*TASK REQUIREMENTS*:
Return each line of the entries that holds the string "middle".
━━━━━━━━━━━━━━━━
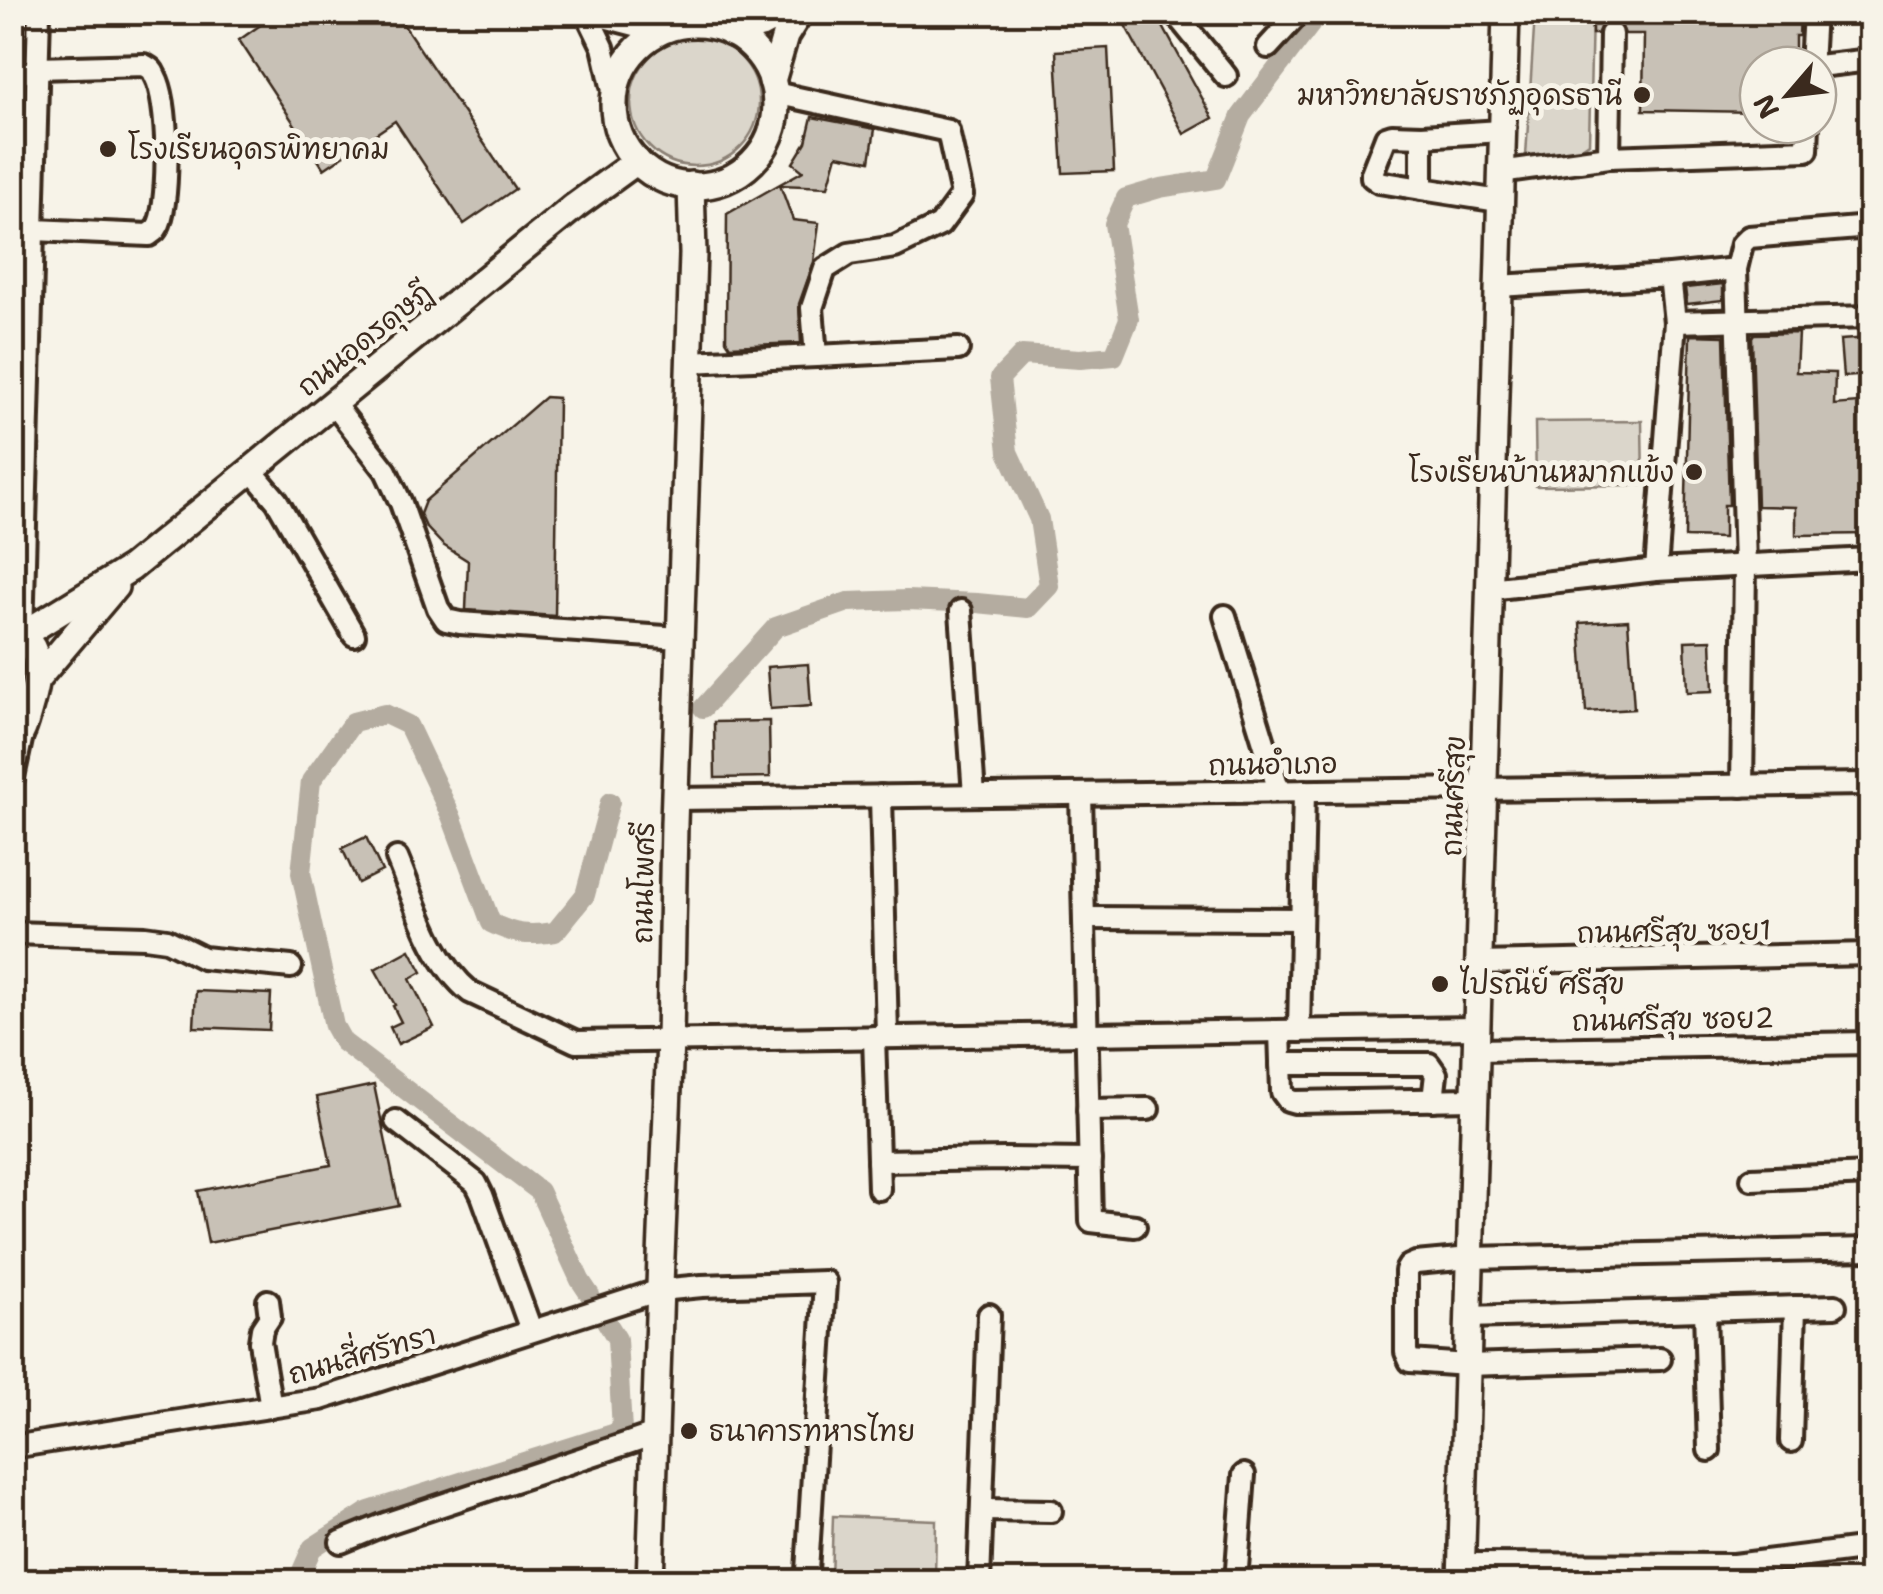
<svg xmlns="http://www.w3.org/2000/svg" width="1883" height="1594" viewBox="0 0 1883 1594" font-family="'Shantell Sans','Playpen Sans Thai',sans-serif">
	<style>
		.green { fill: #dbd6cb; stroke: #8b8074; stroke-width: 2.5 }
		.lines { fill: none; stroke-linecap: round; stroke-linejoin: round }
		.canal { stroke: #b4aca0; stroke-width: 20 }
		.building { fill: #c8c1b6; stroke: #3b2a1e; stroke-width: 2.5 }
		.minor-tunnel { stroke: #d1cbc0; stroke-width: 20; stroke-dasharray: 20 10; stroke-linecap: butt }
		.minor-casing { stroke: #3b2a1e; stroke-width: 28 }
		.major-casing { stroke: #3b2a1e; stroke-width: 32 }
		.minor { stroke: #f7f3e8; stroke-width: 20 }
		.major { stroke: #f7f3e8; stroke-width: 25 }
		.poi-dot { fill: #3b2a1e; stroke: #f7f3e8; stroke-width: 4 }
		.labels { text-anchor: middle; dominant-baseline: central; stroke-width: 10; stroke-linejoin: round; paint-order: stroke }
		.poi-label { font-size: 28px; fill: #3b2a1e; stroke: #f7f3e8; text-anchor: start }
		.street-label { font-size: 28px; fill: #3b2a1e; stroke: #f7f3e8 }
	</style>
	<rect width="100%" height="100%" fill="#f7f3e8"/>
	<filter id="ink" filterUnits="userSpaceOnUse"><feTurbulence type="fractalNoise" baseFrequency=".01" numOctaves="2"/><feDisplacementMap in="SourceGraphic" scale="20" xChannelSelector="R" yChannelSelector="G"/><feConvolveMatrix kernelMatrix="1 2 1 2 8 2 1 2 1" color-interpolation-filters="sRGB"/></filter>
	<g filter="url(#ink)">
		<!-- green -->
		<g class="green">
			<path d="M1535,13H1592L1589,143L1576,152L1526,156Z"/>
			<circle cx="695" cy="102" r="64"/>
			<path d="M1642,421L1643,485L1536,486L1535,422Z"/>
			<path d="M833,1516L936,1520L935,1581H831Z"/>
		</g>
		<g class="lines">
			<!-- canal -->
			<g class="canal">
				<path d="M703,708L776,627L848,602L907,600L977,603L1028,608L1049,586L1039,519L1008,452L1000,378L1022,355L1080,359L1114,356L1129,319L1114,224L1126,198L1160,188L1216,179L1241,116L1320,12"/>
				<path d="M590,1295L580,1280L539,1191L343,1042L334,1026L301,873L311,781L353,722L385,714L408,725L451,816L491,923C515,935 529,936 555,932L585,895L610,802"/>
				<path d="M297,1582L312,1548L369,1511L622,1431L617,1339L606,1321"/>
			</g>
		</g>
		<!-- building -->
		<g class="building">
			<path d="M279,12H395L515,189L464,224L395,121L324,169L239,40Z"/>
			<path d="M1118,12H1155L1213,118L1184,134Z"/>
			<path d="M1592,12H1800L1799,36H1795V65H1758V112L1643,110L1644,34H1625L1622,27L1612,20L1604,23L1597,34H1592Z"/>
			<path d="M1108,48L1114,171L1063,173L1056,51Z"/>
			<path d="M812,117L875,129L870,161L837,155L828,187L780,185L793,220L819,223L814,262L799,304L801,343L730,346L726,340L727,214L803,171L793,163L806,142Z"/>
			<path d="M1723,284V300L1687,304L1685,288Z"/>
			<path d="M1798,333L1796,372L1835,373L1834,405L1870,402V534L1796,535V507L1757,506L1752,337L1754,334Z"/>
			<path d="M1690,335L1724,336L1729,505H1724V538L1685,537Z"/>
			<path d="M1870,338V375L1843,377L1840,340Z"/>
			<path d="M545,397L558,398L555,616L466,610L468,561L443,545L426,527L420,514L425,501Z"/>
			<path d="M1628,620L1634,709L1586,712L1580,623Z"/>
			<path d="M1711,640L1713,691L1687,692L1685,641Z"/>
			<path d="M808,664L811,706L770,709L767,667Z"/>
			<path d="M769,721L770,777L715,778L714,722Z"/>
			<path d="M366,837L382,871L358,883L342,848Z"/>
			<path d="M410,950L422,972L410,979L434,1027L398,1044L390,1027L401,1022L393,1006L395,1005L375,969Z"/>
			<path d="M196,991L271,994L269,1030L194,1027Z"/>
			<path d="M374,1085L399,1206L208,1243L198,1191L331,1165L317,1097Z"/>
		</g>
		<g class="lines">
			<!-- minor-tunnel -->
			<path class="minor-tunnel" d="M1611,34V12"/>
			<defs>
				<g id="minor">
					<path d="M585,12L643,27L667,28"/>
					<path d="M1174,12L1226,76"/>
					<path d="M587,14L603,47L615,99"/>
					<path d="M1268,47L1300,12"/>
					<path d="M1811,65L1814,12"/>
					<path d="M1818,66L1870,60"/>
					<path d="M12,76L38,68L144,65C151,69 152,69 155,76C169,101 170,197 159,224C155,231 156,230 149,235L34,230"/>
					<path d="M1422,136L1392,135L1386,137L1372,173V177L1379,182L1422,189"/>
					<path d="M1609,157L1611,34"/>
					<path d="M1500,172L1609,157L1807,150L1808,125"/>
					<path d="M1499,201L1422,189V136L1501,131"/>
					<path d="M1670,276L1736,269"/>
					<path d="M1497,286L1670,276L1675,322L1656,570L1870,559"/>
					<path d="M1675,322L1870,317"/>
					<path d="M816,356L958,349"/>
					<path d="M689,362L816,356L812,308L825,269L849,254L895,247L940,225L962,195L948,131L775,93"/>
					<path d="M333,403L386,471L401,503L438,608L446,620L460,623L680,638"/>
					<path d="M251,470L277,501L354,635"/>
					<path d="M1489,589L1656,570"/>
					<path d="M961,611L974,795"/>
					<path d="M1225,616L1279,791"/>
					<path d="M22,635L39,12"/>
					<path d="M12,782L22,735"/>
					<path d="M1742,786L1745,565L1736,269L1742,244L1749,237L1870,227"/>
					<path d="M1081,794L1091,1221L1135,1226"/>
					<path d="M881,796L887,1036"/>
					<path d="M675,799L1870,784"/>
					<path d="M397,858C416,903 431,960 470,992L576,1042L1476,1028"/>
					<path d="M1085,918L1301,919"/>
					<path d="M12,933L145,937L167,940L203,958L291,967"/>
					<path d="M1478,963L1870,954"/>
					<path d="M1280,1031L1282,1092L1288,1100L1295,1102L1474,1099"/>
					<path d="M1299,1031L1304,791"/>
					<path d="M874,1037L879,1189"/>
					<path d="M1476,1050L1870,1043"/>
					<path d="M1281,1064H1429L1436,1074L1433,1100"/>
					<path d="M1088,1110L1148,1109"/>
					<path d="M396,1121L476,1183L482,1195L531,1330"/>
					<path d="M878,1161L1005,1159L1090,1160"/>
					<path d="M1752,1179L1870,1174"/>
					<path d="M268,1301L270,1317L262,1329L260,1342L271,1407"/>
					<path d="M1705,1310L1709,1450"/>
					<path d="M1468,1317L1835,1306"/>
					<path d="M1660,1359L1467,1365L1410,1361L1406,1352V1271L1409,1266L1416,1263L1470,1258L1870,1249"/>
					<path d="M1791,1441L1795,1307"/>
					<path d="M12,1447L321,1399L660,1290L702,1286L825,1282L807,1571"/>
					<path d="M982,1510L1051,1511"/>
					<path d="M341,1542L385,1524L655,1434"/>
					<path d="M1462,1564L1734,1565L1870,1548"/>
					<path d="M979,1582L989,1315"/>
					<path d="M1236,1582L1244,1475"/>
				</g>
				<g id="major">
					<circle cx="695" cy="105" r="81"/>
					<path d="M729,27L731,33L761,25L785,12"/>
					<path d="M772,81L785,36L800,12"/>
					<path d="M12,631C47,644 37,682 29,709C25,724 22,735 12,746"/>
					<path d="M22,635L131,568L575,206L637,161"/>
					<path d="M38,678L115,587"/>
					<path d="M650,1582L661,1257L670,1040L674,824L693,254L691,185"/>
					<path d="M1461,1582L1506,12"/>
				</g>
			</defs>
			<!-- minor casing -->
			<use href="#minor" class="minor-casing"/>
			<!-- major casing -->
			<use href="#major" class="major-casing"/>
			<!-- minor -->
			<use href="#minor" class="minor"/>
			<!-- major -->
			<use href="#major" class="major"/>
		</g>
	</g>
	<!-- markers -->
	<g class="poi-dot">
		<circle cx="1642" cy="95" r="10"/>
		<circle cx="108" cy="149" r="10"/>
		<circle cx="1694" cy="472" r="10"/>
		<circle cx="1440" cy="984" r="10"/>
		<circle cx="689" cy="1431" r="10"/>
	</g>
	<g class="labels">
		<!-- poi labels -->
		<g class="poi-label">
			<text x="1622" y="95" text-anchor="end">มหาวิทยาลัยราชภัฏอุดรธานี</text>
			<text x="128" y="149">โรงเรียนอุดรพิทยาคม</text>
			<text x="1674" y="472" text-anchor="end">โรงเรียนบ้านหมากแข้ง</text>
			<text x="1460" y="984">ไปรณีย์ ศรีสุข</text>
			<text x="709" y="1431">ธนาคารทหารไทย</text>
		</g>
		<!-- street labels -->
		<g class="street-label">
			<text transform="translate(364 339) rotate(-39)">ถนนอุดรดุษฎี</text>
			<text transform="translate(1273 764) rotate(-1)">ถนนอำเภอ</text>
			<text transform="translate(1453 796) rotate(-88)">ถนนศรีสุข</text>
			<text transform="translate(643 883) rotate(-89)">ถนนโพศรี</text>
			<text transform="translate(1674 931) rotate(-1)">ถนนศรีสุข ซอย1</text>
			<text transform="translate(1673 1019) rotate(-1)">ถนนศรีสุข ซอย2</text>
			<text transform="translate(362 1354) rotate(-16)">ถนนสี่ศรัทรา</text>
		</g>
	</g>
	<!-- margin -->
	<rect width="1883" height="1594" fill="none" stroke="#f7f3e8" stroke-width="50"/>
	<rect x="25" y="25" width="1833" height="1544" fill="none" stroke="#3b2a1e" stroke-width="4" filter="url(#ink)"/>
	<!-- north arrow -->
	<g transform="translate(1788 95) rotate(242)"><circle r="48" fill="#f7f3e8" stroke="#aca397" stroke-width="2.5"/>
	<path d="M0-8L18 38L0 25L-18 38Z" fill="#3b2a1e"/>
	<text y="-15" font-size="28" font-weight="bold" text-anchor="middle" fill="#3b2a1e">N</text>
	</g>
</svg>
━━━━━━━━━━━━━━━━
*ANSWER TO THIS TASK*:
		.labels { text-anchor: middle; dominant-baseline: central; stroke-width: 10; stroke-linejoin: round; paint-order: stroke }
	<text y="-15" font-size="28" font-weight="bold" text-anchor="middle" fill="#3b2a1e">N</text>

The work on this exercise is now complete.